Queen's University Belfast, Centre for Cancer Research and Cell Biology, Belfast, UK.
BMC Cancer. 2010 Jul 20;10:380. doi: 10.1186/1471-2407-10-380.
Activation of the extrinsic apoptosis pathway by tumour necrosis factor related apoptosis inducing ligand (TRAIL) is a novel therapeutic strategy for treating cancer that is currently under clinical evaluation. Identification of molecular biomarkers of resistance is likely to play an important role in predicting clinical anti tumour activity. The involvement of the mitochondrial type 1 voltage dependent anion channel (VDAC1) in regulating apoptosis has been highly debated. To date, a functional role in regulating the extrinsic apoptosis pathway has not been formally excluded.

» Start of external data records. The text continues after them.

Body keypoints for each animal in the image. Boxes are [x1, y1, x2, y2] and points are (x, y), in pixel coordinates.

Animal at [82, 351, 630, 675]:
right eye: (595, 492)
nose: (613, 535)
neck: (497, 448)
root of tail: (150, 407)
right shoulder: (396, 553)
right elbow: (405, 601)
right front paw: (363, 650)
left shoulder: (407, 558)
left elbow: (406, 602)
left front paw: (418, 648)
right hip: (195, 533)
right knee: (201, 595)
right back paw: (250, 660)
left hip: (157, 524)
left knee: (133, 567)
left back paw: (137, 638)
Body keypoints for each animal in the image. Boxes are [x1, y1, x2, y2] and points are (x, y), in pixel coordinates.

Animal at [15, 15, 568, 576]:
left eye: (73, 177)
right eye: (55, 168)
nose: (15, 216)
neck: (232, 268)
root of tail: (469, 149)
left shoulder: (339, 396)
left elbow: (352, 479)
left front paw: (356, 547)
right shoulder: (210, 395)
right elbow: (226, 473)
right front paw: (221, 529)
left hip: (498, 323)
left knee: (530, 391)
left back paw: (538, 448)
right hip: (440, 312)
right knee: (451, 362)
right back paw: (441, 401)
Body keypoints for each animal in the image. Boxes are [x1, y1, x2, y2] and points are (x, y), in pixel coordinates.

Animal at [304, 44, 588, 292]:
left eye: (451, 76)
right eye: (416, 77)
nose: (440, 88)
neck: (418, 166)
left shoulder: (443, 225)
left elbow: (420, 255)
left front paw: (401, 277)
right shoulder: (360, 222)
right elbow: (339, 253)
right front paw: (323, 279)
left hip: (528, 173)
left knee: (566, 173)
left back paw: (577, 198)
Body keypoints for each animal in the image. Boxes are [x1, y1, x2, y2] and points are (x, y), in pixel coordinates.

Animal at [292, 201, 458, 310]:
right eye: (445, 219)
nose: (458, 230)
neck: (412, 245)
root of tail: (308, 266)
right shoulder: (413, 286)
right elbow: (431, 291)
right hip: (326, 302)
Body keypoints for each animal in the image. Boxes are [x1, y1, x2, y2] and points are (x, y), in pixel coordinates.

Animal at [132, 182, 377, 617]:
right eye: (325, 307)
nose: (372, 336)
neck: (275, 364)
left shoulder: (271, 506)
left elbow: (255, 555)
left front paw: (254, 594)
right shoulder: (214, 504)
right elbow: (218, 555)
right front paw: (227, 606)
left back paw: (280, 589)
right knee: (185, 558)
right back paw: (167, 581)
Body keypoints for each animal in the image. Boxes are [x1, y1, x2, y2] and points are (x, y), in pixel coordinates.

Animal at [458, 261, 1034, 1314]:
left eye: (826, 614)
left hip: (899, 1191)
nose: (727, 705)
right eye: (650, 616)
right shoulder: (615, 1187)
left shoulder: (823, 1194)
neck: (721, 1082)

We carried out stable and transient RNAi knockdowns of VDAC1 in non-small cell lung cancer cells, and stimulated the extrinsic apoptotic pathway principally by incubating cells with the death ligand TRAIL. We used in-vitro apoptotic and cell viability assays, as well as western blot for markers of apoptosis, to demonstrate that TRAIL-induced toxicity is VDAC1 dependant. Confocal microscopy and mitochondrial fractionation were used to determine the importance of mitochondria for caspase-8 activation.

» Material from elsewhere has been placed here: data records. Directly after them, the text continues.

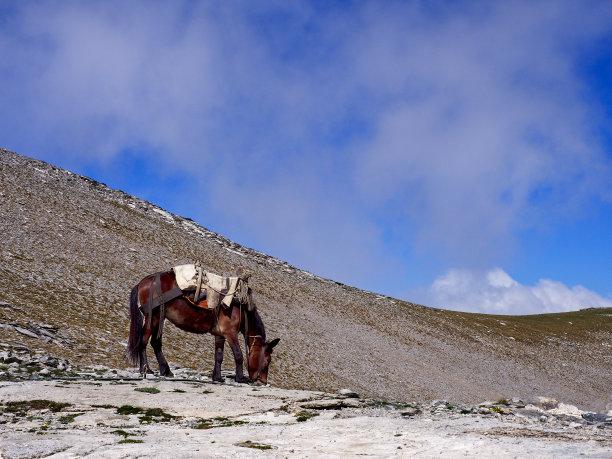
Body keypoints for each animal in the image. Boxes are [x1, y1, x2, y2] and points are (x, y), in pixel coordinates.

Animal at [126, 272, 280, 386]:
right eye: (268, 360)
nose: (262, 382)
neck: (242, 309)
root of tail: (144, 281)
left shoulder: (220, 335)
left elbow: (219, 356)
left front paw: (217, 377)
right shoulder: (230, 333)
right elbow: (238, 355)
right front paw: (240, 378)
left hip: (160, 317)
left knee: (156, 343)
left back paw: (166, 371)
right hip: (153, 316)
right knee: (144, 340)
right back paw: (146, 369)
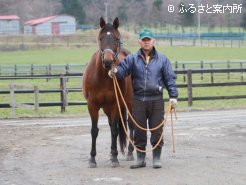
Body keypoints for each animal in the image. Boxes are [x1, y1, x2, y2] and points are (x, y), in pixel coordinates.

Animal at [82, 17, 133, 168]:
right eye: (101, 38)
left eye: (117, 38)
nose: (108, 61)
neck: (103, 76)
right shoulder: (92, 105)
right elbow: (94, 131)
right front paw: (92, 159)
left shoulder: (115, 104)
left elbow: (115, 131)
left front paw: (115, 158)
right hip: (107, 108)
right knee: (112, 125)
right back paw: (111, 154)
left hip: (129, 103)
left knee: (130, 125)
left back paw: (129, 153)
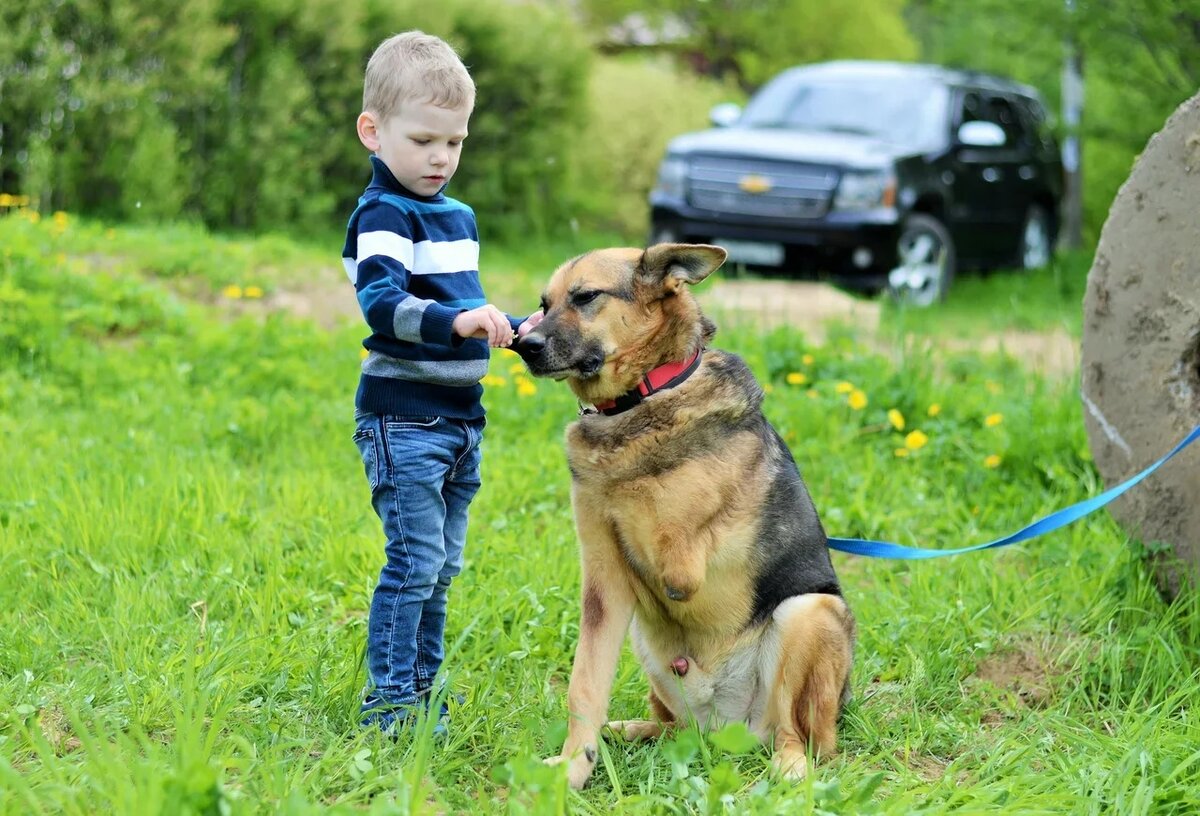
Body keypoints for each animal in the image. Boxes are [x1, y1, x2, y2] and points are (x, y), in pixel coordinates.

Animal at [516, 243, 854, 792]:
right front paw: (573, 765)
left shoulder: (680, 564)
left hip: (810, 613)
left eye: (586, 297)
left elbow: (659, 532)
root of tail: (725, 731)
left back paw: (788, 765)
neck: (645, 396)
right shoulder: (602, 584)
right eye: (544, 304)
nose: (524, 344)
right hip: (648, 648)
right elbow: (584, 685)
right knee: (672, 728)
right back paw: (628, 730)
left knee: (800, 736)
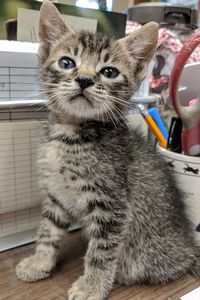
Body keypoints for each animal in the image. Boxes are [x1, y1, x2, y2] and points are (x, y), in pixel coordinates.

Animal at [16, 0, 200, 300]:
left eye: (109, 72)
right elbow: (47, 230)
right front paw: (39, 262)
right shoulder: (56, 194)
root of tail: (188, 245)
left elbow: (101, 251)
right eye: (67, 63)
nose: (84, 80)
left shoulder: (112, 204)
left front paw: (92, 285)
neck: (70, 135)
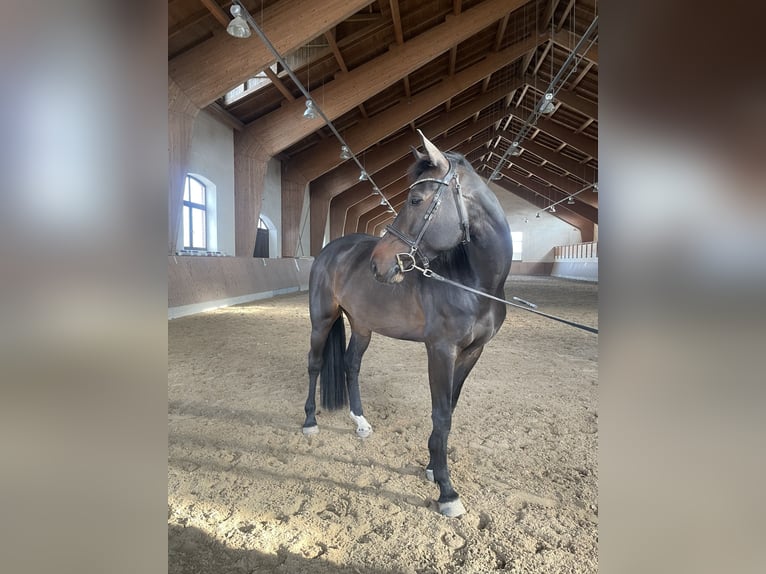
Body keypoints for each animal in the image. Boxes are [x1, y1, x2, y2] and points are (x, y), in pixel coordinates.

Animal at [302, 130, 513, 517]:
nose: (379, 263)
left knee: (351, 365)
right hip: (321, 320)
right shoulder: (440, 350)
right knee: (314, 364)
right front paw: (447, 490)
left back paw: (361, 422)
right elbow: (441, 413)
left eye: (416, 199)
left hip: (363, 326)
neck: (474, 282)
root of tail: (330, 249)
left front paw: (432, 466)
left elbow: (450, 407)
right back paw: (310, 422)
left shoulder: (472, 352)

Here we show that either stable or transient knockdown of VDAC1 is sufficient to antagonize TRAIL mediated apoptosis in non-small cell lung cancer (NSCLC) cells. Specifically, VDAC1 is required for processing of procaspase-8 to its fully active p18 form at the mitochondria. Loss of VDAC1 does not alter mitochondrial sensitivity to exogenous caspase-8-cleaved BID induced mitochondrial depolarization, even though VDAC1 expression is essential for TRAIL dependent activation of the intrinsic apoptosis pathway. Furthermore, expression of exogenous VDAC1 restores the apoptotic response to TRAIL in cells in which endogenous VDAC1 has been selectively silenced.
Expression of VDAC1 is required for full processing and activation of caspase-8 and supports a role for mitochondria in regulating apoptosis signaling via the death receptor pathway.

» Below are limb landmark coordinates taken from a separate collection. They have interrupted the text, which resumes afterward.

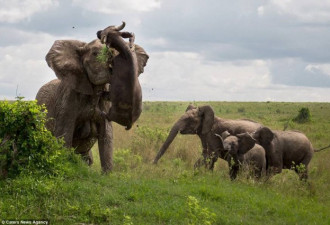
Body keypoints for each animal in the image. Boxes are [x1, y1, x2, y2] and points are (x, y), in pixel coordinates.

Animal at [36, 22, 148, 172]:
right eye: (95, 54)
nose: (101, 32)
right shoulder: (68, 99)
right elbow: (64, 134)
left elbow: (107, 136)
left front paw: (107, 174)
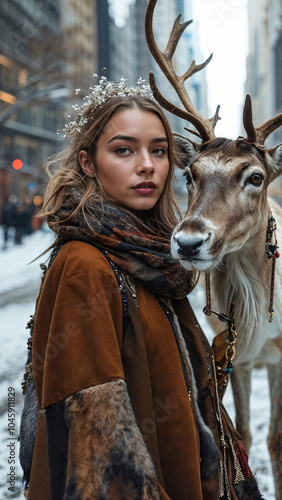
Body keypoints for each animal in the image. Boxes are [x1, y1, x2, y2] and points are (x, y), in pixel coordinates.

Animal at [145, 0, 282, 498]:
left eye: (255, 176)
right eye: (189, 174)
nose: (187, 241)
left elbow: (275, 438)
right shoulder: (235, 357)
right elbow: (241, 434)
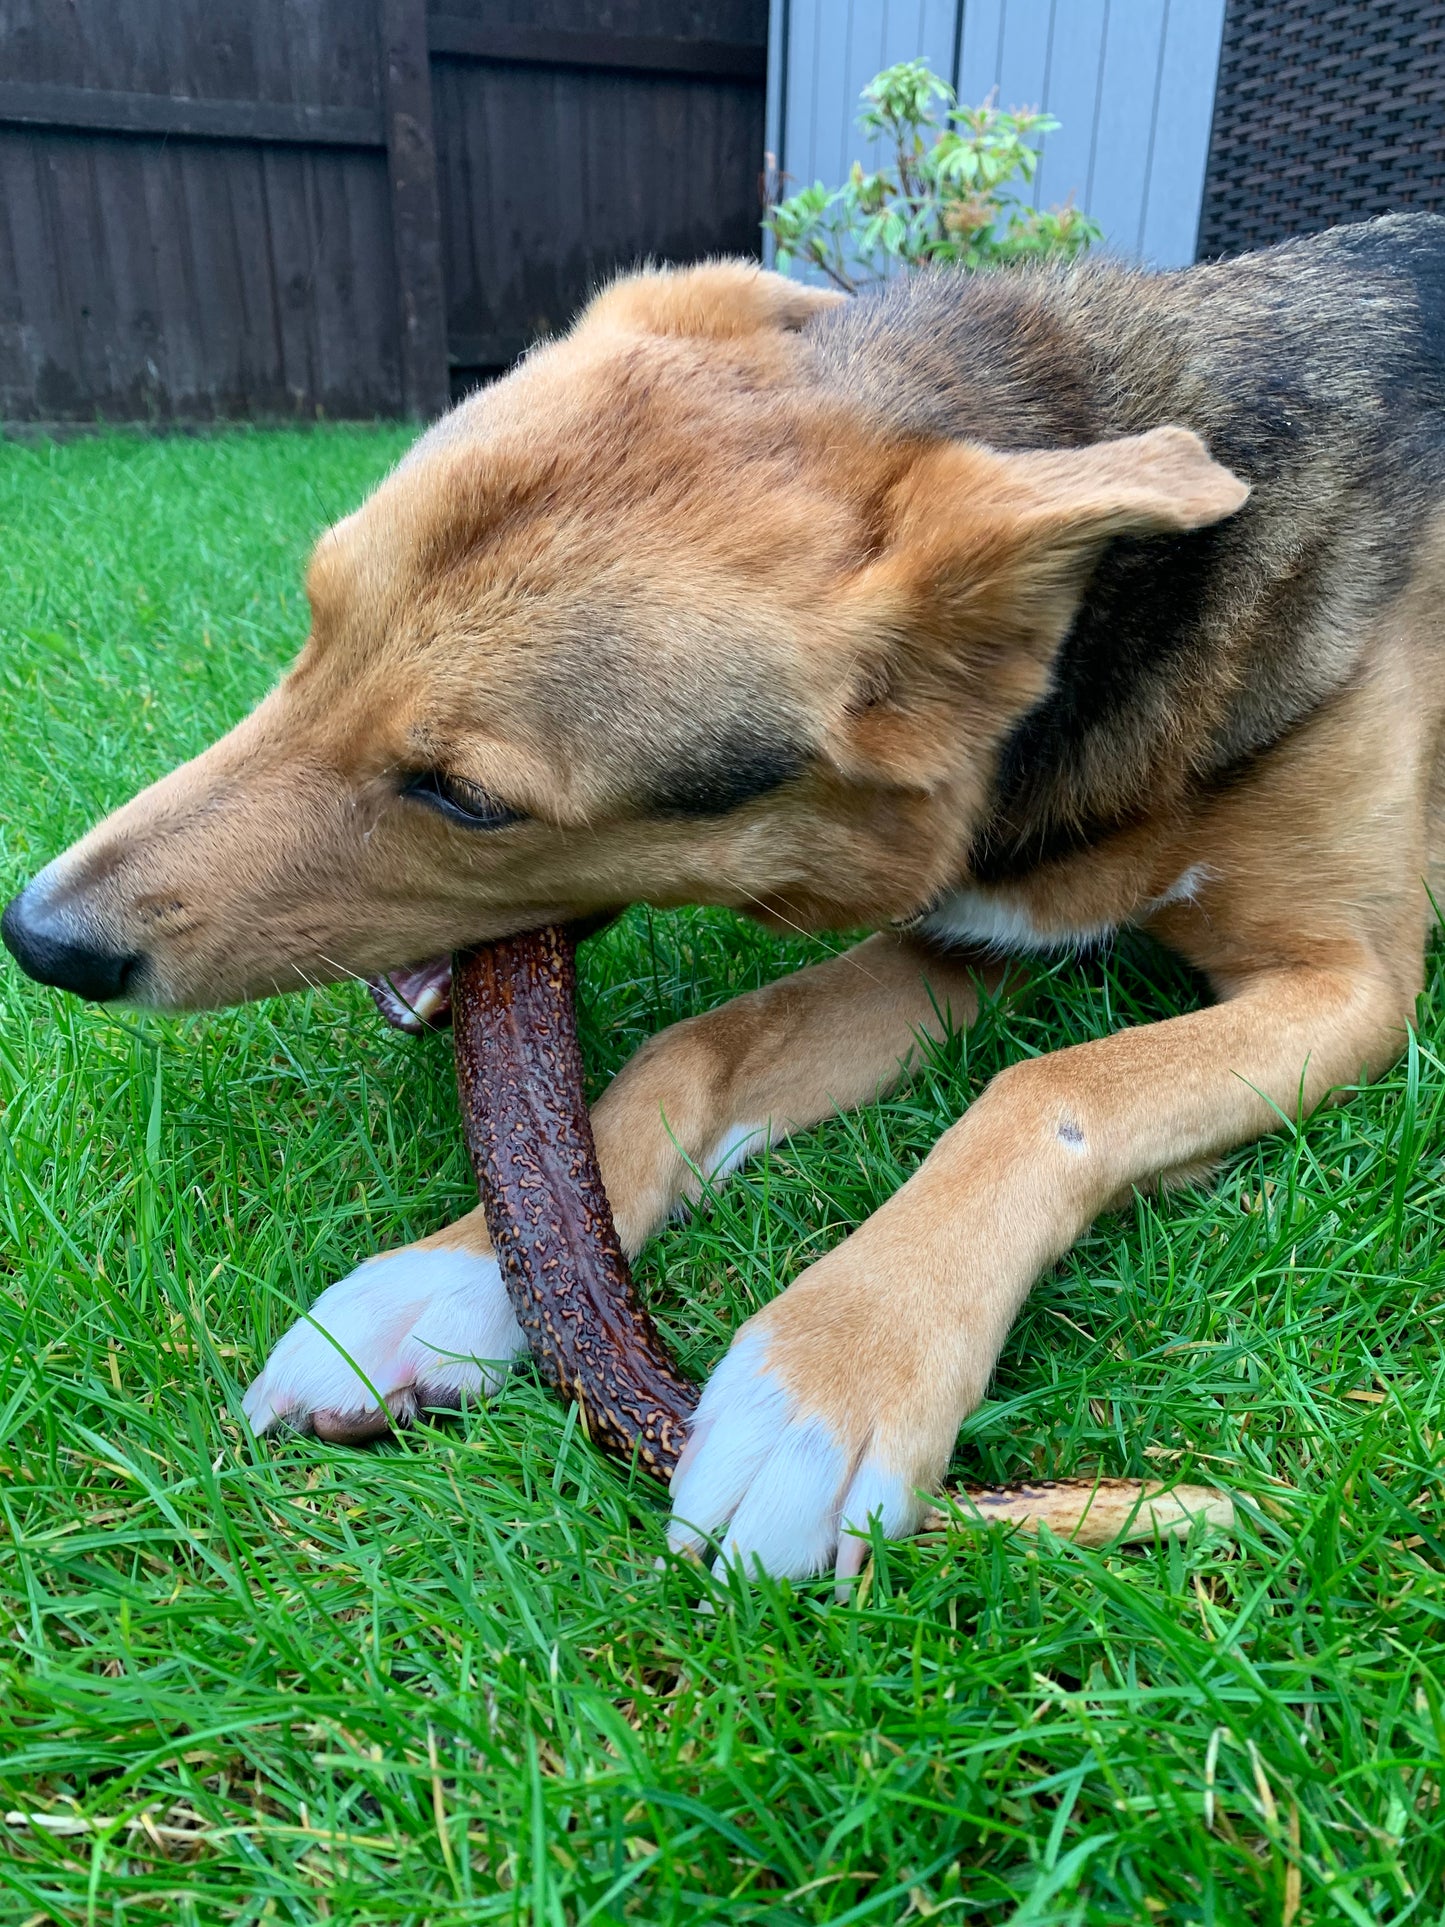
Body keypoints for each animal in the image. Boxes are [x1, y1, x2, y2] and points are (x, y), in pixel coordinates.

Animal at [5, 211, 1441, 1580]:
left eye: (466, 796)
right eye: (313, 619)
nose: (40, 937)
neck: (1106, 649)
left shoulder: (1347, 985)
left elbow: (1049, 1086)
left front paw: (832, 1376)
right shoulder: (960, 941)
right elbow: (690, 1050)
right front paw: (445, 1273)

肿瘤坏死因子相关凋亡诱导配体(TRAIL)激活细胞外凋亡途径是一种治疗癌症的新的治疗策略,目前正在临床评估中。鉴定耐药的分子生物标志物可能在预测抗肿瘤的临床活性方面发挥重要作用。线粒体 1 型电压依赖性阴离子通道(VDAC1)在调节凋亡中的作用备受争议。迄今为止,其在调节细胞外凋亡途径中的功能作用尚未被正式排除。
我们在非小细胞肺癌细胞中进行了 VDAC1 的稳定和瞬时 RNAi 敲低,并通过孵育细胞与死亡配体 TRAIL 主要刺激细胞外凋亡途径。我们使用体外凋亡和细胞活力测定以及凋亡标志物的 Western blot,证明 TRAIL 诱导的毒性依赖于 VDAC1。共聚焦显微镜和线粒体分离用于确定线粒体对于 caspase-8 激活的重要性。
在这里,我们表明,无论是稳定还是瞬时敲低 VDAC1,都足以拮抗非小细胞肺癌(NSCLC)细胞中 TRAIL 介导的凋亡。具体而言,VDAC1 是在线粒体中将 procaspase-8 加工为完全活性的 p18 形式所必需的。尽管 VDAC1 表达对于 TRAIL 依赖的内在凋亡途径的激活是必需的,但 VDAC1 的缺失并不改变线粒体对外源 caspase-8 切割的 BID 诱导的线粒体去极化的敏感性。此外,外源性 VDAC1 的表达恢复了在其内源性 VDAC1 已被选择性沉默的细胞中对 TRAIL 的凋亡反应。
VDAC1 的表达对于 caspase-8 的完全加工和激活是必需的,并支持线粒体在通过死亡受体途径调节凋亡信号中的作用。